Но в данный момент я не испытывал к нему сострадания.
В воскресенье ко мне в отель, предварительно позвонив, заглянул Энжерс.
Мне показалось, что он чем-то озабочен, даже утратил свою обычную
самоуверенность.
Когда мы уселись в холле, я дал ему возможность первым начать разговор.
Он порылся в своем портфеле и, найдя какие-то бумаги, откашлялся.
- Я... хм, приехал, кажется, с неважными новостями, - проговорил он. -
Диас изучил план застройки района рынка, который вы подготовили. Он его не
одобряет и хочет внести существенные изменения. Я, конечно, пытался
возражать, но...
- Я предупреждал вас, - вяло ответил я. - Нынешний проект слишком
дорог. И Диас вправе критиковать отдельные детали. Если только он не
ставит под сомнение фактический объем транспортного потока. Мне казалось,
я объяснил вам это, передавая проект.
Энжерс посмотрел на меня. Потом немного помолчал и, прежде чем снова
заговорить, опустил глаза.
- Вы очень переживаете происшедшее с Брауном? - спросил он.
- Да.
Он уставился на свои руки, не зная, очевидно, как продолжить разговор.
Наконец он произнес.
- И я тоже, черт побери! Я, я испугался, Хаклют. Вы должны меня понять.
Почувствовав, что мне пытаются нанести удар сзади, я повернулся и увидел
его лицо - лицо маньяка или дикого зверя! Промедли я хоть секунду, он
задушил бы меня голыми руками.
- Вы обошлись с его женой далеко не по-джентльменски, - вставил я.
Он покраснел, краска залила не только его лицо, но и шею.
- Она, она, - о боже, Хаклют! Что ни говорите, а Брауна подозревали, в
убийстве. Он же предпочел скрыться вместо того, чтобы предстать перед
судом, как поступил бы невиновный.
- Перестаньте себя уговаривать, - перебил я. - Я видел, с каким
благоговением вы схватили оружие, которое дала вам полиция. Какого же
черта вы не занимаетесь своим делом? Вы же специалист по транспорту, а
строите из себя героя, заботящегося о моральных устоях Сьюдад-де-Вадоса! А
ведь удовольствие, полученное вами от исполнения этой роли, стоило жизни
отличному адвокату и честному человеку.
Я с интересом наблюдал за его лицом: сначала оно стало надменным и
снова побагровело, затем все краски на нем слиняли, словно на попавшей в
воду маске из папье-маше.
- Мне хотелось бы убедить вас в том, что вы неправы, - проговорил он.
- Вряд ли это вам удастся.
Он вынул сигарету, но не закурил и горько усмехнулся.
- Вы просто недолюбливаете нас да и нашу страну, не так ли, Хаклют?
- У меня не было особых оснований полюбить ее.
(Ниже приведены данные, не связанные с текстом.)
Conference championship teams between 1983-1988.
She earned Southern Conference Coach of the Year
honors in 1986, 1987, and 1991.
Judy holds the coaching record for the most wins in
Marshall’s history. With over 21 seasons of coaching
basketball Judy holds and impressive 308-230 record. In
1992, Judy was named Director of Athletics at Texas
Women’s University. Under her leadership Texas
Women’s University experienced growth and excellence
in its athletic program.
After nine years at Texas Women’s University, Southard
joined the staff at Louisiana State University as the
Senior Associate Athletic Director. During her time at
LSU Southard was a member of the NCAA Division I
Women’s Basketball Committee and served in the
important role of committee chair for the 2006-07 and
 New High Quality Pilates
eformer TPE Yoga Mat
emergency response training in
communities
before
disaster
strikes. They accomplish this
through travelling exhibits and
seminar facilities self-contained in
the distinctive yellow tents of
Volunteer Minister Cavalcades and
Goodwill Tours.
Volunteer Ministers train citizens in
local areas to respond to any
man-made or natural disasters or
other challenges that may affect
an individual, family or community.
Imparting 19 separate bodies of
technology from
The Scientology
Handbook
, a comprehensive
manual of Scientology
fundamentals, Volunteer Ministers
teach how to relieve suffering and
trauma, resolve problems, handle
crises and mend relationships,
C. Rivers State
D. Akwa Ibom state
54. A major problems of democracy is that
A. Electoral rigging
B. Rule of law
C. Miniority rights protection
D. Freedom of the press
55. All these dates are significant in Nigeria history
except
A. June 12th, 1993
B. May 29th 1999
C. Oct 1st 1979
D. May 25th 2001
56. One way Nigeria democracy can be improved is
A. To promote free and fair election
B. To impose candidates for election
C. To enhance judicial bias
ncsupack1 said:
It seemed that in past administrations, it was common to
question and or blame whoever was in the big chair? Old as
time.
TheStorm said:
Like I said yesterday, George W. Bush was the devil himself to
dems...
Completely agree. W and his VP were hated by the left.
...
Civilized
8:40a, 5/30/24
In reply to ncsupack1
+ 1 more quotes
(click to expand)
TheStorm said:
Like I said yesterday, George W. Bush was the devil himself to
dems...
- И все же вы могли бы постараться понять таких, как я, граждан
иностранного происхождения. Мы, как говорится, кровью и потом заслужили
свою звезду - Сьюдад-де-Вадос. Мы вложили в город наше сердце и душу. Мы
отказались от всего, что могла уготовить нам судьба, может быть от
богатства, успеха где-нибудь в другом месте, потому что нашли в
Сьюдад-де-Вадосе то, что отвечало нашим сокровенным мечтам. И теперь,
когда мы видим, как люди, подобные Брауну и Сигейрасу, оскверняют нашу
мечту, мы не можем спокойно смотреть на это. Может быть, они по-своему
правы, но мы-то ради нашего города отказались от всего. И когда люди,
которые никогда ни от чего не отказывались, поскольку им не от чего было
отказываться, пока не появились мы и не дали им все, забывают об этом, мы
приходим в бешенство.
Я промолчал. Энжерс немного подождал, надеясь на мое запоздалое
понимание, и наконец поднялся.
- Вы будете утром в управлении? - спросил он.
- Да, буду, - ответил я. - Непременно.
22
В тот же день поздно вечером покончил с собой Хосе Дальбан.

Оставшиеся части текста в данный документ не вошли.